▶ [Aim of the exercise]
A verbatim reproduction of the lines below, from the line containing "NegativeSpace" through the line containing "Polri dan UPR", both ends included, is the whole required output.

▶ [Source records]
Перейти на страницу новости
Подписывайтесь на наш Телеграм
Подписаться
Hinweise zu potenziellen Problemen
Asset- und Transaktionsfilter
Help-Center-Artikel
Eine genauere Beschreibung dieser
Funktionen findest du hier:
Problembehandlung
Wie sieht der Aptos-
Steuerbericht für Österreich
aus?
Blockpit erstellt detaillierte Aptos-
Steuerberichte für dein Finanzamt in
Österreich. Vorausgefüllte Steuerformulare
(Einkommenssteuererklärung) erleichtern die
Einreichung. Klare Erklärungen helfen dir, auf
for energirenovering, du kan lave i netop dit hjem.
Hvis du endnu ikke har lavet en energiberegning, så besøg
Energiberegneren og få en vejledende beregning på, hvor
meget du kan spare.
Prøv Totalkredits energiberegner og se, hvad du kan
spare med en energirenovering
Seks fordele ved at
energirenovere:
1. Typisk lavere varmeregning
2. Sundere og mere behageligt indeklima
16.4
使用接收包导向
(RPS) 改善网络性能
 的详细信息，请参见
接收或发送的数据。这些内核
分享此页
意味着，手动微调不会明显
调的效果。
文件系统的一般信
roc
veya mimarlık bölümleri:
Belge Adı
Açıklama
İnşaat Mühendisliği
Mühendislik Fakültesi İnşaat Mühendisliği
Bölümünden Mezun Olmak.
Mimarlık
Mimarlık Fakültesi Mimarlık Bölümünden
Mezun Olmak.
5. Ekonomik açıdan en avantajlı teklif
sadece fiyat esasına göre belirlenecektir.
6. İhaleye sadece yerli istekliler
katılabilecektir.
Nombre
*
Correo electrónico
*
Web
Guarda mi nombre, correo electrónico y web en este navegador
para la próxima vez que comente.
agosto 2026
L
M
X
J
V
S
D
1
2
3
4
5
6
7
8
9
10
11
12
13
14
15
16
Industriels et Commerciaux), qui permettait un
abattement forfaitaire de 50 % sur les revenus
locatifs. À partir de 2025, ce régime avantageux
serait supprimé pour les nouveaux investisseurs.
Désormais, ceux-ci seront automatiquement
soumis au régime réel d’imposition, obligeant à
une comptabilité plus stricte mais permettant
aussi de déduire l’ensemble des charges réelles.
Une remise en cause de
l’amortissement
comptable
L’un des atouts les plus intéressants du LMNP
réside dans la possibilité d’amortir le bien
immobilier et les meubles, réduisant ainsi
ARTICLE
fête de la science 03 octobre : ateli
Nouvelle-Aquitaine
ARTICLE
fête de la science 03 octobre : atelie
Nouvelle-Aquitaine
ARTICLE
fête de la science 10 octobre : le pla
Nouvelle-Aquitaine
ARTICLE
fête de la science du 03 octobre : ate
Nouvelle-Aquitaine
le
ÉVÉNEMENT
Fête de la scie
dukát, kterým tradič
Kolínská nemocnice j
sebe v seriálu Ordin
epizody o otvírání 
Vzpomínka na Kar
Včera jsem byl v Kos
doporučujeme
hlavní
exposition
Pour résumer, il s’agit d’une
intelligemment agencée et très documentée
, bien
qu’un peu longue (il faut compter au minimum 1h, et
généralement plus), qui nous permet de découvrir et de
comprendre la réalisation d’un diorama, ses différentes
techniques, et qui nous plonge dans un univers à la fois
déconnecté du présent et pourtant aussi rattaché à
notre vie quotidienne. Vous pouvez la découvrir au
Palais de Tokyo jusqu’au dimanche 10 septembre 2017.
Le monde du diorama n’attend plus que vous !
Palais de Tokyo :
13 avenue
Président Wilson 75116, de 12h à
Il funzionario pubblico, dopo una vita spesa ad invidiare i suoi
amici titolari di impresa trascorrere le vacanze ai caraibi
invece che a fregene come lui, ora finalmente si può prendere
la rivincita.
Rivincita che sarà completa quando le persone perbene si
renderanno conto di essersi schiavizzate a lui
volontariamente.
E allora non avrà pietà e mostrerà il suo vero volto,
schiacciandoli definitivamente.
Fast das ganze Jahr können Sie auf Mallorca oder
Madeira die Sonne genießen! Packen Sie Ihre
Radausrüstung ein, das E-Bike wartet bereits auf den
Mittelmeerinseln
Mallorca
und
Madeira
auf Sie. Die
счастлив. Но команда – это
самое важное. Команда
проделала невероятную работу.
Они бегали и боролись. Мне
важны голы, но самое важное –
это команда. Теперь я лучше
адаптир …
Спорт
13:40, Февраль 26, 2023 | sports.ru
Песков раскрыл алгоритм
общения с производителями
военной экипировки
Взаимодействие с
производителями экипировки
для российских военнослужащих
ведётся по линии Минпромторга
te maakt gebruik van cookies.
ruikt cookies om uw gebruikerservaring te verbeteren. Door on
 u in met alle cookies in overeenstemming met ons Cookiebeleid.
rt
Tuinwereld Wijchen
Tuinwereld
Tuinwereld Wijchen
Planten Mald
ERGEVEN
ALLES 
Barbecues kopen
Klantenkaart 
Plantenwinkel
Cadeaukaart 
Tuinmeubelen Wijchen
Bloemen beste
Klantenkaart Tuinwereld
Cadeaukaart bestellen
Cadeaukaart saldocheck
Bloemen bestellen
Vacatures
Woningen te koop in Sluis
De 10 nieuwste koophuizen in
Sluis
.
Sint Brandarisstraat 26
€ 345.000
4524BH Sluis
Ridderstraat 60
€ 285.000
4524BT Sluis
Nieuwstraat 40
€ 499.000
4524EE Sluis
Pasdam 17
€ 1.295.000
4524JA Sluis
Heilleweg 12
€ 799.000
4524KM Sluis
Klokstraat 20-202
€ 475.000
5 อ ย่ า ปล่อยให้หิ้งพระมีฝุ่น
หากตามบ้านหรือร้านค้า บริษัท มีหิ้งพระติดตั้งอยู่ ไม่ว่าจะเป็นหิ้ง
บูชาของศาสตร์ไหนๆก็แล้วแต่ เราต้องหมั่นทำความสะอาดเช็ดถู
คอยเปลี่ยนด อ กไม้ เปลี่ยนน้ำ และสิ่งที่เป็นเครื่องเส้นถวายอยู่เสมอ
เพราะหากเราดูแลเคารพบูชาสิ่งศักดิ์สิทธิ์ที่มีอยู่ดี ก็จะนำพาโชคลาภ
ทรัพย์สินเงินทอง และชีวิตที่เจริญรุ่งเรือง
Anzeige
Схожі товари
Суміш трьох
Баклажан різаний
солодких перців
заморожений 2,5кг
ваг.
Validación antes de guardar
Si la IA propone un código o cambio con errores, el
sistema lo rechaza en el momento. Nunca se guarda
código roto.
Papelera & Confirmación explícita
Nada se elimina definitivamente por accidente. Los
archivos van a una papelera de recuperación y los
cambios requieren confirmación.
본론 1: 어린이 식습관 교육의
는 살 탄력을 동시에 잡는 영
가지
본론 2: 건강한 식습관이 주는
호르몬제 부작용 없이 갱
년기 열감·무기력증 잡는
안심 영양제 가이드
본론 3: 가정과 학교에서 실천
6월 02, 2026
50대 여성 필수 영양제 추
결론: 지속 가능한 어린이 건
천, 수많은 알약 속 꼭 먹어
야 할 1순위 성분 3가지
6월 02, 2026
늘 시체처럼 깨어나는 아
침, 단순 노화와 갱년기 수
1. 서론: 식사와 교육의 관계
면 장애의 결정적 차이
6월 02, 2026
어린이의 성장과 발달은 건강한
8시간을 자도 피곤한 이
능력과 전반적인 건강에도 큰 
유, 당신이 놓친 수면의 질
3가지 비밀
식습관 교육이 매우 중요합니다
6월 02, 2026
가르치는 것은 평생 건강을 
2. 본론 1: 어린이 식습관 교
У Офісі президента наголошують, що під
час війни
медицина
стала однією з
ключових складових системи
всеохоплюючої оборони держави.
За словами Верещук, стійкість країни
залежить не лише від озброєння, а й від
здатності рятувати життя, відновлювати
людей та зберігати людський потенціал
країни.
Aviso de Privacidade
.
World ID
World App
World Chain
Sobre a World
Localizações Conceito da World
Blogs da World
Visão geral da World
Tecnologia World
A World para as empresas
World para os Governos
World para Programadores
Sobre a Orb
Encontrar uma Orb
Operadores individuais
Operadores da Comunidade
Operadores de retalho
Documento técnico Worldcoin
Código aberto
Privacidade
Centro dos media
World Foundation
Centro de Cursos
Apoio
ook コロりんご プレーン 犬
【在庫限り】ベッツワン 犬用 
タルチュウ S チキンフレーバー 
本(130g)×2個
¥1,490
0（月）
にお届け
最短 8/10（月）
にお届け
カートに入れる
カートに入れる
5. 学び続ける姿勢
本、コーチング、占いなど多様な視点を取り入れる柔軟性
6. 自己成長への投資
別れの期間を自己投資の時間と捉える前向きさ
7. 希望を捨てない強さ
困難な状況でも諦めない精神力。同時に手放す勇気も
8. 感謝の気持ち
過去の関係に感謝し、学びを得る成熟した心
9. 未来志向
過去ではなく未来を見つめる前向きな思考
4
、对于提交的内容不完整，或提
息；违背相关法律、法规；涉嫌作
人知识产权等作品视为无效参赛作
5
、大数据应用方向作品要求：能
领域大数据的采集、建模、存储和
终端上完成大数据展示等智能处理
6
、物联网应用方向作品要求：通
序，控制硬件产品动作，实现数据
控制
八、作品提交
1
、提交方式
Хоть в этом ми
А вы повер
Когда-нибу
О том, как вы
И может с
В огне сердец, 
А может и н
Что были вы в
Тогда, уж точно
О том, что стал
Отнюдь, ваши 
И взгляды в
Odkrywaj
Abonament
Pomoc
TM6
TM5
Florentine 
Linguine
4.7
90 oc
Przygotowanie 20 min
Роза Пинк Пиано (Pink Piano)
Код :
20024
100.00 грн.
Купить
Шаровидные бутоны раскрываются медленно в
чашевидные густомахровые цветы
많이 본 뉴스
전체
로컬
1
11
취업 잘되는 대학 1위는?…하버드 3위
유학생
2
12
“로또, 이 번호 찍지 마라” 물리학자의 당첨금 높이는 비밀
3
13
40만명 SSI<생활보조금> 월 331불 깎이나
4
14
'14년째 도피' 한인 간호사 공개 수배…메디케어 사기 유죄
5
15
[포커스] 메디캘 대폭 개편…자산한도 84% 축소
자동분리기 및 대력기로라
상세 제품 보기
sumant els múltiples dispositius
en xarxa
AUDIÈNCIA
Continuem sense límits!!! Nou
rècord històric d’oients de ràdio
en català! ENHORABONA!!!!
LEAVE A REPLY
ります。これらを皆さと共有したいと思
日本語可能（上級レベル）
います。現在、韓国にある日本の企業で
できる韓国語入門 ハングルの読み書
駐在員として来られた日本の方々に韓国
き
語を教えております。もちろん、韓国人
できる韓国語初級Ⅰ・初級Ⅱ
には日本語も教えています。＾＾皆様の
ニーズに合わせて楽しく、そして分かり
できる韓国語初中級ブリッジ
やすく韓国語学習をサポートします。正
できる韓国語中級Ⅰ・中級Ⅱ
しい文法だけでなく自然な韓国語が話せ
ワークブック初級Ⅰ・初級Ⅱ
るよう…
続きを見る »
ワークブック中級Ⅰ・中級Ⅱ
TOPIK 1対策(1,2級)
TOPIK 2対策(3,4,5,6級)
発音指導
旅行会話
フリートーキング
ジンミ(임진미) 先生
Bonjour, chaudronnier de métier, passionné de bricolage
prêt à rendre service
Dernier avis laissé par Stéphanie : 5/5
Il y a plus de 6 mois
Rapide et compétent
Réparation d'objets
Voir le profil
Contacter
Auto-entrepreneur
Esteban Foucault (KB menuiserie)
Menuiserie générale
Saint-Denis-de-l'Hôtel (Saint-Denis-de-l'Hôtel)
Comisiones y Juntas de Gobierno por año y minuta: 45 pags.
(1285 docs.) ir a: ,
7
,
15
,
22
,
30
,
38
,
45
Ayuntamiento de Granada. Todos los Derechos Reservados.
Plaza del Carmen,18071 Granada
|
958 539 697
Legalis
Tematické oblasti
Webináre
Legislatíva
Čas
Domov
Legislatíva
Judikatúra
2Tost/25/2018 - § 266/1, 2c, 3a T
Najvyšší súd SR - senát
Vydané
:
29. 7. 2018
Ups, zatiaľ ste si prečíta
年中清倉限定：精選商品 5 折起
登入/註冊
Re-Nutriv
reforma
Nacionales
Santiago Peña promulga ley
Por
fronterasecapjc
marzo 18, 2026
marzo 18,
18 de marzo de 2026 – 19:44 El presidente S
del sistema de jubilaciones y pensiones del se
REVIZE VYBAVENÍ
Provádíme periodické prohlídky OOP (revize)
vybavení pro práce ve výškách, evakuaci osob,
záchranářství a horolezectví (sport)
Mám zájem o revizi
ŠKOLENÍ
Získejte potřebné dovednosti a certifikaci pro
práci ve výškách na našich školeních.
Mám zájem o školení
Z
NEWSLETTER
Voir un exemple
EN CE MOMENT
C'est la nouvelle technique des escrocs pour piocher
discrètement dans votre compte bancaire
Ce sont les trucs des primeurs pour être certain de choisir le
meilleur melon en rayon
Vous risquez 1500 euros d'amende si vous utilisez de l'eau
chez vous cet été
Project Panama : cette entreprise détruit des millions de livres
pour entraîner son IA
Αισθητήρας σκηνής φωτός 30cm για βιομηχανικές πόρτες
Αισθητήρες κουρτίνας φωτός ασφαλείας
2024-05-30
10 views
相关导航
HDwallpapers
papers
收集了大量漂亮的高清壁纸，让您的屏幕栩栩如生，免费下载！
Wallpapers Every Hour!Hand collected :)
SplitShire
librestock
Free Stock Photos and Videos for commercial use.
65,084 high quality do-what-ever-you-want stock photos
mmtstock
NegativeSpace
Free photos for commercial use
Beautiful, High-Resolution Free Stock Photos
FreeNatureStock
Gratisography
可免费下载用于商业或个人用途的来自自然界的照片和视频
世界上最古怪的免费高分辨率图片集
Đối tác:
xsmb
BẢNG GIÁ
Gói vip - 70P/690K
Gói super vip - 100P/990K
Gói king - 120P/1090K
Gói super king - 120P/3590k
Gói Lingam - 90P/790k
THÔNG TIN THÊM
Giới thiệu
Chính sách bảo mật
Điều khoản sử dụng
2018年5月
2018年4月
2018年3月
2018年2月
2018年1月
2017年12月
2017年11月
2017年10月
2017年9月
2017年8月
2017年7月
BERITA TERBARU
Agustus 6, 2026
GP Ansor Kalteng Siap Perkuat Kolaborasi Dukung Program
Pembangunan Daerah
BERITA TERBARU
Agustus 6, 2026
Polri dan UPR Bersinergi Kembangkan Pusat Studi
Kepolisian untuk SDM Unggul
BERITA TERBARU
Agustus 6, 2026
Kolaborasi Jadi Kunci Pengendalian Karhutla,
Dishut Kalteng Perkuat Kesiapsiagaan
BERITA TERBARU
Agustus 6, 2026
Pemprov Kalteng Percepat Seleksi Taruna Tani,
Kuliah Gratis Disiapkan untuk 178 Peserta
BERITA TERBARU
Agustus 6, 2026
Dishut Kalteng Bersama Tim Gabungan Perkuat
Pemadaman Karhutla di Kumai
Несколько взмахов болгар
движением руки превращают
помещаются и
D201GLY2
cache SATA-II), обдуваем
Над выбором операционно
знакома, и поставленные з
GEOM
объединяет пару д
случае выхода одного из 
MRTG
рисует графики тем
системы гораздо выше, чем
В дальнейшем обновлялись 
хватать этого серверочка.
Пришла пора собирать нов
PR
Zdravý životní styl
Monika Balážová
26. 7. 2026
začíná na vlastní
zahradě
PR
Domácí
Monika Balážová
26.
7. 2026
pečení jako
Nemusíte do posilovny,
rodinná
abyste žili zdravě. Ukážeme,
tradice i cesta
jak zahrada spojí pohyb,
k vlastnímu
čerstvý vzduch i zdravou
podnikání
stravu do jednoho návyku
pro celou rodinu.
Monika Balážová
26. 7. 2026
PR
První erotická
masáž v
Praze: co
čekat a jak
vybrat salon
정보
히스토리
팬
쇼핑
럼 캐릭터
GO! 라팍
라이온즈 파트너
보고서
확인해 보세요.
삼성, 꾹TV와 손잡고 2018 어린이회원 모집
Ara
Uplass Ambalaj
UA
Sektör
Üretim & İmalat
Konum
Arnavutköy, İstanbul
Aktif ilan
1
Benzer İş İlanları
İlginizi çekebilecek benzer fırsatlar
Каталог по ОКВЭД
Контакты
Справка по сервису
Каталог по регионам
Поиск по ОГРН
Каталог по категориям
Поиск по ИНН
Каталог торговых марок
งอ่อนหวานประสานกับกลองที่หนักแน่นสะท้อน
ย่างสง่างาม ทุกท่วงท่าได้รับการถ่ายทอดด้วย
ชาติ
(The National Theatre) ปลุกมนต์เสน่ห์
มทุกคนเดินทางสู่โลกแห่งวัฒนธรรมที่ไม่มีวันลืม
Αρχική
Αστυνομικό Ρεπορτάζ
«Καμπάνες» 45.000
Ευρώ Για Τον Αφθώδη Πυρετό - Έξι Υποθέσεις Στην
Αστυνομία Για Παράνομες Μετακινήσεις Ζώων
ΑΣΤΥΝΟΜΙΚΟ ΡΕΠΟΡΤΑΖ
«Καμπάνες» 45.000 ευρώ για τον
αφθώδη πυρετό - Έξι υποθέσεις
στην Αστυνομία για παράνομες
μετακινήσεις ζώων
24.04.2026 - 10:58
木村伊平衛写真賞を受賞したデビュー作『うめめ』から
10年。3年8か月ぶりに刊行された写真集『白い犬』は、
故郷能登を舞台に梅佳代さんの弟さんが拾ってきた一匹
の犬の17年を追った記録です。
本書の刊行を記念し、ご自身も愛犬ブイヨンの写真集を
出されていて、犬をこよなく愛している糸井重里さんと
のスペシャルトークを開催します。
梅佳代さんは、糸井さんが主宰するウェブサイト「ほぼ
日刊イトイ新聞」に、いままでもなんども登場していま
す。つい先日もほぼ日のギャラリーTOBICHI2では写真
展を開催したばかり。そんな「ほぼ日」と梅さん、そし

▶ [Exercise response]
NegativeSpace
Free photos for commercial use
Beautiful, High-Resolution Free Stock Photos
FreeNatureStock
Gratisography
可免费下载用于商业或个人用途的来自自然界的照片和视频
世界上最古怪的免费高分辨率图片集
Đối tác:
xsmb
BẢNG GIÁ
Gói vip - 70P/690K
Gói super vip - 100P/990K
Gói king - 120P/1090K
Gói super king - 120P/3590k
Gói Lingam - 90P/790k
THÔNG TIN THÊM
Giới thiệu
Chính sách bảo mật
Điều khoản sử dụng
2018年5月
2018年4月
2018年3月
2018年2月
2018年1月
2017年12月
2017年11月
2017年10月
2017年9月
2017年8月
2017年7月
BERITA TERBARU
Agustus 6, 2026
GP Ansor Kalteng Siap Perkuat Kolaborasi Dukung Program
Pembangunan Daerah
BERITA TERBARU
Agustus 6, 2026
Polri dan UPR Bersinergi Kembangkan Pusat Studi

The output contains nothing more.